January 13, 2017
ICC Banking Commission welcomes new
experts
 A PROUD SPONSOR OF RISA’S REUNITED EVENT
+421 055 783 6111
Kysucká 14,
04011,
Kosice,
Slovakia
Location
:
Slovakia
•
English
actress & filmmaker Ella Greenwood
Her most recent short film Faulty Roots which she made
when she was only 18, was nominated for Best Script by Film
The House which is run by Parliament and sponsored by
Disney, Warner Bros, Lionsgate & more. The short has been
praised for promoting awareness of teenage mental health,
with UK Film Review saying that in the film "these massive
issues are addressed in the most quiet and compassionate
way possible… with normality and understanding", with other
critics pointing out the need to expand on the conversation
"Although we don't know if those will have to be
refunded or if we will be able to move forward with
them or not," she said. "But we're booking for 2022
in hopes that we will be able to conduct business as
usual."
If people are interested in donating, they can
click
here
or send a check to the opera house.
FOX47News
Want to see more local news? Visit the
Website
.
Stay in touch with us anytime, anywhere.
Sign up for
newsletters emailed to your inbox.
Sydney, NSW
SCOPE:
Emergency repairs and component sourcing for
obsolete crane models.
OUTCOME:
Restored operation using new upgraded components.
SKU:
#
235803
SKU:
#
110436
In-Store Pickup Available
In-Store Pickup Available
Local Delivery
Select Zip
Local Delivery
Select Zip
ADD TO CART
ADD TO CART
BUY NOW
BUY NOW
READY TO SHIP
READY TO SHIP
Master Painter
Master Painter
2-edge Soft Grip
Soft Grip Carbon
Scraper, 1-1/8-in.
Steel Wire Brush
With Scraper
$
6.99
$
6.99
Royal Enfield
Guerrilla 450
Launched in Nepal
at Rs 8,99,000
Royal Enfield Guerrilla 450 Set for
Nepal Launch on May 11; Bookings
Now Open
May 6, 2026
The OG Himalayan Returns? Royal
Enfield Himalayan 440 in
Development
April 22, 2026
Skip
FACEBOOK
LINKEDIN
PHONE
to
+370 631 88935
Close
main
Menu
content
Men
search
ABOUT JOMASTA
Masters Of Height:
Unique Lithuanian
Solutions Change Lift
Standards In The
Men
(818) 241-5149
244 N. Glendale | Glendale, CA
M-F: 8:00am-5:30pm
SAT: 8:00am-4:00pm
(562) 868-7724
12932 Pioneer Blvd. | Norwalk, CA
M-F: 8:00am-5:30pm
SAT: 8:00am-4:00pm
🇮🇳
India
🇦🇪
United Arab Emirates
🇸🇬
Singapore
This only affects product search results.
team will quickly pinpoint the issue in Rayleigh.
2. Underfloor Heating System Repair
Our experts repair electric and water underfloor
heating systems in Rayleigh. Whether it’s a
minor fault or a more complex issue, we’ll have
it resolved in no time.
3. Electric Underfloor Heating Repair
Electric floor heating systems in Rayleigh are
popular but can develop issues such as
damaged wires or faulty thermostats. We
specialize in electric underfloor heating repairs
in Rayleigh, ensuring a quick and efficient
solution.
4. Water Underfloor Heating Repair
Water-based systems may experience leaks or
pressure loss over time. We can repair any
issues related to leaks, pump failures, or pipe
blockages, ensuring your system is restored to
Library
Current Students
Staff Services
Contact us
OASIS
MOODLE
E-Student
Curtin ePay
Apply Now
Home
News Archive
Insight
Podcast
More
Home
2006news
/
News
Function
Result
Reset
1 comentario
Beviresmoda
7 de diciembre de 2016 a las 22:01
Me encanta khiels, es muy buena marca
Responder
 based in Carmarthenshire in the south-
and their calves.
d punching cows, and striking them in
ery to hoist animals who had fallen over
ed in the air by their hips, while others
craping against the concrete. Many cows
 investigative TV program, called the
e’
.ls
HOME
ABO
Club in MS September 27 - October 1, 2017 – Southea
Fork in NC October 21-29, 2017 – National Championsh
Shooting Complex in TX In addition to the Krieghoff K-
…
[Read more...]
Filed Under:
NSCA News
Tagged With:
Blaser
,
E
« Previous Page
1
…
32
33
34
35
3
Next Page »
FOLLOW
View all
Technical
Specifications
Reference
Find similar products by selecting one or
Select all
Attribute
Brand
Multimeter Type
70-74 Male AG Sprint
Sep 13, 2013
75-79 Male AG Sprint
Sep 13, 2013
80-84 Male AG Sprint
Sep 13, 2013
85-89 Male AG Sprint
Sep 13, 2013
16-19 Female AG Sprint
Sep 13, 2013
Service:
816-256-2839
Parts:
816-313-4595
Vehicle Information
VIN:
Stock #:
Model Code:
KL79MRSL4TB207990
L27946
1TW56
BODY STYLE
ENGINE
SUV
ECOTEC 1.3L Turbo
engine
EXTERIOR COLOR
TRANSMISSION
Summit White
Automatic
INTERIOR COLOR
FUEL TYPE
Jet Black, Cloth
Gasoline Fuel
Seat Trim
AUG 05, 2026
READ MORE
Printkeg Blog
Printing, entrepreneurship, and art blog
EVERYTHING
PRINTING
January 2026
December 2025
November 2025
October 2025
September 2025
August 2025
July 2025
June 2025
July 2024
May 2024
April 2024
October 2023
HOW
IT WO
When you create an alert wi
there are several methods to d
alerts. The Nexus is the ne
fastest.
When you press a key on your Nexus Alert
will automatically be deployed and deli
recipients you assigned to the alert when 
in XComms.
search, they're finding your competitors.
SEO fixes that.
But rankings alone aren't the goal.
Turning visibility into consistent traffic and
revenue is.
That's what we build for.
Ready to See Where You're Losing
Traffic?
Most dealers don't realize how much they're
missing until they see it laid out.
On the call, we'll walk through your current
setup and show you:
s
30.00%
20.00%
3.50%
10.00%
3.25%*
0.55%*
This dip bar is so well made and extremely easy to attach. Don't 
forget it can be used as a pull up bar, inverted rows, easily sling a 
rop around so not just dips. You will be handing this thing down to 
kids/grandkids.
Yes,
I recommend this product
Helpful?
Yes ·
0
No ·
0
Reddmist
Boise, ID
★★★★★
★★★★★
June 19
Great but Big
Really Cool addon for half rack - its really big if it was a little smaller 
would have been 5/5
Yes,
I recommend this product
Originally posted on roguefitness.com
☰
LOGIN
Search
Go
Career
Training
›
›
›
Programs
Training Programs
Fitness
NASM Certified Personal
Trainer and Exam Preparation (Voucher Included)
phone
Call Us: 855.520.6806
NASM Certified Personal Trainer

########

All entries must come back exactly as they were written.

• Solution for this task
January 13, 2017
ICC Banking Commission welcomes new
experts
 A PROUD SPONSOR OF RISA’S REUNITED EVENT
+421 055 783 6111
Kysucká 14,
04011,
Kosice,
Slovakia
Location
:
Slovakia
•
English
actress & filmmaker Ella Greenwood
Her most recent short film Faulty Roots which she made
when she was only 18, was nominated for Best Script by Film
The House which is run by Parliament and sponsored by
Disney, Warner Bros, Lionsgate & more. The short has been
praised for promoting awareness of teenage mental health,
with UK Film Review saying that in the film "these massive
issues are addressed in the most quiet and compassionate
way possible… with normality and understanding", with other
critics pointing out the need to expand on the conversation
"Although we don't know if those will have to be
refunded or if we will be able to move forward with
them or not," she said. "But we're booking for 2022
in hopes that we will be able to conduct business as
usual."
If people are interested in donating, they can
click
here
or send a check to the opera house.
FOX47News
Want to see more local news? Visit the
Website
.
Stay in touch with us anytime, anywhere.
Sign up for
newsletters emailed to your inbox.
Sydney, NSW
SCOPE:
Emergency repairs and component sourcing for
obsolete crane models.
OUTCOME:
Restored operation using new upgraded components.
SKU:
#
235803
SKU:
#
110436
In-Store Pickup Available
In-Store Pickup Available
Local Delivery
Select Zip
Local Delivery
Select Zip
ADD TO CART
ADD TO CART
BUY NOW
BUY NOW
READY TO SHIP
READY TO SHIP
Master Painter
Master Painter
2-edge Soft Grip
Soft Grip Carbon
Scraper, 1-1/8-in.
Steel Wire Brush
With Scraper
$
6.99
$
6.99
Royal Enfield
Guerrilla 450
Launched in Nepal
at Rs 8,99,000
Royal Enfield Guerrilla 450 Set for
Nepal Launch on May 11; Bookings
Now Open
May 6, 2026
The OG Himalayan Returns? Royal
Enfield Himalayan 440 in
Development
April 22, 2026
Skip
FACEBOOK
LINKEDIN
PHONE
to
+370 631 88935
Close
main
Menu
content
Men
search
ABOUT JOMASTA
Masters Of Height:
Unique Lithuanian
Solutions Change Lift
Standards In The
Men
(818) 241-5149
244 N. Glendale | Glendale, CA
M-F: 8:00am-5:30pm
SAT: 8:00am-4:00pm
(562) 868-7724
12932 Pioneer Blvd. | Norwalk, CA
M-F: 8:00am-5:30pm
SAT: 8:00am-4:00pm
🇮🇳
India
🇦🇪
United Arab Emirates
🇸🇬
Singapore
This only affects product search results.
team will quickly pinpoint the issue in Rayleigh.
2. Underfloor Heating System Repair
Our experts repair electric and water underfloor
heating systems in Rayleigh. Whether it’s a
minor fault or a more complex issue, we’ll have
it resolved in no time.
3. Electric Underfloor Heating Repair
Electric floor heating systems in Rayleigh are
popular but can develop issues such as
damaged wires or faulty thermostats. We
specialize in electric underfloor heating repairs
in Rayleigh, ensuring a quick and efficient
solution.
4. Water Underfloor Heating Repair
Water-based systems may experience leaks or
pressure loss over time. We can repair any
issues related to leaks, pump failures, or pipe
blockages, ensuring your system is restored to
Library
Current Students
Staff Services
Contact us
OASIS
MOODLE
E-Student
Curtin ePay
Apply Now
Home
News Archive
Insight
Podcast
More
Home
2006news
/
News
Function
Result
Reset
1 comentario
Beviresmoda
7 de diciembre de 2016 a las 22:01
Me encanta khiels, es muy buena marca
Responder
 based in Carmarthenshire in the south-
and their calves.
d punching cows, and striking them in
ery to hoist animals who had fallen over
ed in the air by their hips, while others
craping against the concrete. Many cows
 investigative TV program, called the
e’
.ls
HOME
ABO
Club in MS September 27 - October 1, 2017 – Southea
Fork in NC October 21-29, 2017 – National Championsh
Shooting Complex in TX In addition to the Krieghoff K-
…
[Read more...]
Filed Under:
NSCA News
Tagged With:
Blaser
,
E
« Previous Page
1
…
32
33
34
35
3
Next Page »
FOLLOW
View all
Technical
Specifications
Reference
Find similar products by selecting one or
Select all
Attribute
Brand
Multimeter Type
70-74 Male AG Sprint
Sep 13, 2013
75-79 Male AG Sprint
Sep 13, 2013
80-84 Male AG Sprint
Sep 13, 2013
85-89 Male AG Sprint
Sep 13, 2013
16-19 Female AG Sprint
Sep 13, 2013
Service:
816-256-2839
Parts:
816-313-4595
Vehicle Information
VIN:
Stock #:
Model Code:
KL79MRSL4TB207990
L27946
1TW56
BODY STYLE
ENGINE
SUV
ECOTEC 1.3L Turbo
engine
EXTERIOR COLOR
TRANSMISSION
Summit White
Automatic
INTERIOR COLOR
FUEL TYPE
Jet Black, Cloth
Gasoline Fuel
Seat Trim
AUG 05, 2026
READ MORE
Printkeg Blog
Printing, entrepreneurship, and art blog
EVERYTHING
PRINTING
January 2026
December 2025
November 2025
October 2025
September 2025
August 2025
July 2025
June 2025
July 2024
May 2024
April 2024
October 2023
HOW
IT WO
When you create an alert wi
there are several methods to d
alerts. The Nexus is the ne
fastest.
When you press a key on your Nexus Alert
will automatically be deployed and deli
recipients you assigned to the alert when 
in XComms.
search, they're finding your competitors.
SEO fixes that.
But rankings alone aren't the goal.
Turning visibility into consistent traffic and
revenue is.
That's what we build for.
Ready to See Where You're Losing
Traffic?
Most dealers don't realize how much they're
missing until they see it laid out.
On the call, we'll walk through your current
setup and show you:
s
30.00%
20.00%
3.50%
10.00%
3.25%*
0.55%*
This dip bar is so well made and extremely easy to attach. Don't 
forget it can be used as a pull up bar, inverted rows, easily sling a 
rop around so not just dips. You will be handing this thing down to 
kids/grandkids.
Yes,
I recommend this product
Helpful?
Yes ·
0
No ·
0
Reddmist
Boise, ID
★★★★★
★★★★★
June 19
Great but Big
Really Cool addon for half rack - its really big if it was a little smaller 
would have been 5/5
Yes,
I recommend this product
Originally posted on roguefitness.com
☰
LOGIN
Search
Go
Career
Training
›
›
›
Programs
Training Programs
Fitness
NASM Certified Personal
Trainer and Exam Preparation (Voucher Included)
phone
Call Us: 855.520.6806
NASM Certified Personal Trainer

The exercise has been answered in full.